Anticoagulants May Aid COVID-19 Patients, NYC Data Suggest
Mount Sinai physicians found lower mortality with systemic anticoagulation and plan to dig deeper.
Systemic anticoagulation is linked to better survival among patients hospitalized with COVID-19, suggest new data from New York City. The benefit, most evident in those on ventilators, did not come at the cost of increased bleeding.
Investigator Valentin Fuster, MD, PhD (Icahn School of Medicine at Mount Sinai, New York, NY), emphasized to TCTMD that the observational study will be followed by larger, more rigorous analyses. Still, it’s an important step in an ongoing project, he added.

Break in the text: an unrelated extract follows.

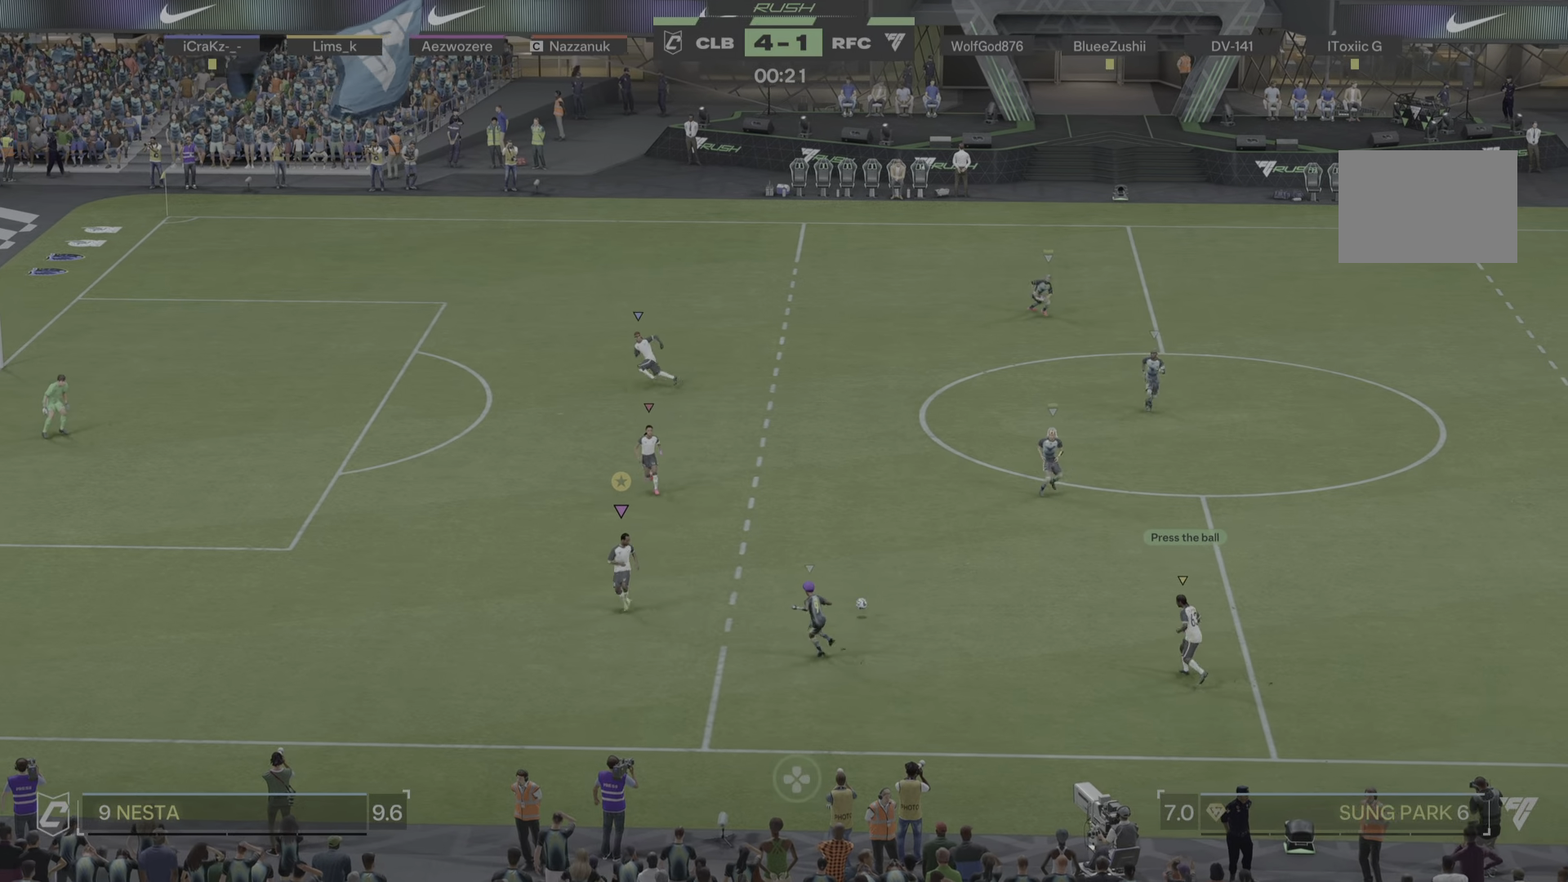
{"buttons": ["L2", "R1"], "left_stick": "up-right", "right_stick": "center", "events": [[66, "left_stick", "up"], [233, "left_stick", "up-right"], [500, "R1", "down"]]}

Early on, physicians in the Mount Sinai Health System tried out anticoagulation in a few patients with the idea that the “disease might have a thrombotic component,” he explained. “It was just no more than a try. After 3,000 patients, we had the intuitive feeling that those on anticoagulants [did better].”
Around the same time, the literature began to suggest that COVID-19 has dramatic prothrombotic effects in some individuals. So, from mid-March onward, anticoagulation became standard at Mount Sinai for all COVID-19 patients unless contraindicated, Fuster said. “We developed a guideline.”
Early Signs Positive
In this report, published online Thursday in the Journal of the American College of Cardiology, Fuster and colleagues document in-hospital mortality for the 2,773 patients admitted to the Mount Sinai hospitals with laboratory-confirmed COVID-19 between March 14 and April 11, 2020.
During hospitalization, 786 (28%) of these patients received systemic anticoagulation (oral, subcutaneous, or IV), with a median time from admission to therapy initiation of 2 days and median treatment duration of 3 days.
For those given anticoagulation, in-hospital mortality was 22.5% and, among those who died, the median survival was 21 days. For the those who didn’t receive anticoagulation, the figures were 22.8% and 14 days, respectively.
Patients in the anticoagulation group were more likely to later require mechanical ventilation (29.8% vs 8.1%; P < 0.001). They also tended to have increased baseline prothrombin time, longer activated partial thromboplastin time, and higher levels of lactate dehydrogenase, ferritin, C-reactive protein, and D-dimer; but when restricting analysis to the subset of 395 patients who received ventilation, those differences disappeared.
Among those on mechanical ventilation, in-hospital mortality was 29.1% and median survival was 21 days among anticoagulant-treated patients; by comparison, the death rate was 62.7% and median survival was 9 days among the patients who didn’t receive these drugs.
Using a Cox multivariate proportional hazards model adjusting for age, sex, ethnicity, body mass index (BMI), history of hypertension, heart failure, atrial fibrillation, prior anticoagulant use, and admission date, the researchers found that longer time on anticoagulation was linked to lower mortality risk (adjusted HR 0.86 per day; 95% 0.82-0.89).
Rates of major bleeding (hemoglobin < 7 g/dL and any red blood cell [RBC] transfusion, ≥ 2 units of RBC transfusion ≤ 48 hours, or a diagnosis code for major bleeding) were similar no matter whether patients did or didn’t receive anticoagulation (3.0% vs 1.9%; P = 0.2). For those on anticoagulation, 37% of the bleeding events occurred before drug initiation. Bleeding was more common in patients who were intubated than in those who were not (7.5% vs 1.35%).
As of 4 days ago, based on these results, Mount Sinai physicians follow a new guideline that emphasizes anticoagulants for all—with some exceptions such as people with a history of bleeding or low platelet count—given at an even higher dose than used in the current paper, Fuster told TCTMD. “Why? Because there was no difference in bleeding in terms of those who received anticoagulation versus those who didn’t.” The exact strategy depends on various factors such as whether patients are in the intensive care unit, have high BMI, or develop renal failure.
On this backdrop of wider use of anticoagulation, the researchers are now looking at 5,000 patients in the Mount Sinai system to validate their initial results. Analyses will assess not only mortality but also details on anticoagulant type, dosing, and other nuances, Fuster said, predicting results will be available in about 4 weeks.
Following this, he said, studies will prospectively examine how best to treat three groups: hospitalized patients, patients discharged from the hospital, and people with relatively benign forms of COVID-19 who present to the hospital without being admitted.
For Fuster, the current report inherently is limited due to its observational nature. Still, “it opens the door,” he said.
Paranjpe I, Fuster V, Lala A, et al. Association of treatment dose anticoagulation with in-hospital survival among hospitalized patients with COVID-19._ J Am Coll Cardiol_. 2020;Epub ahead of print.
- The study was supported by the National Center for Advancing Translational Sciences, National Institutes of Health.
- Fuster reports no relevant conflicts of interest.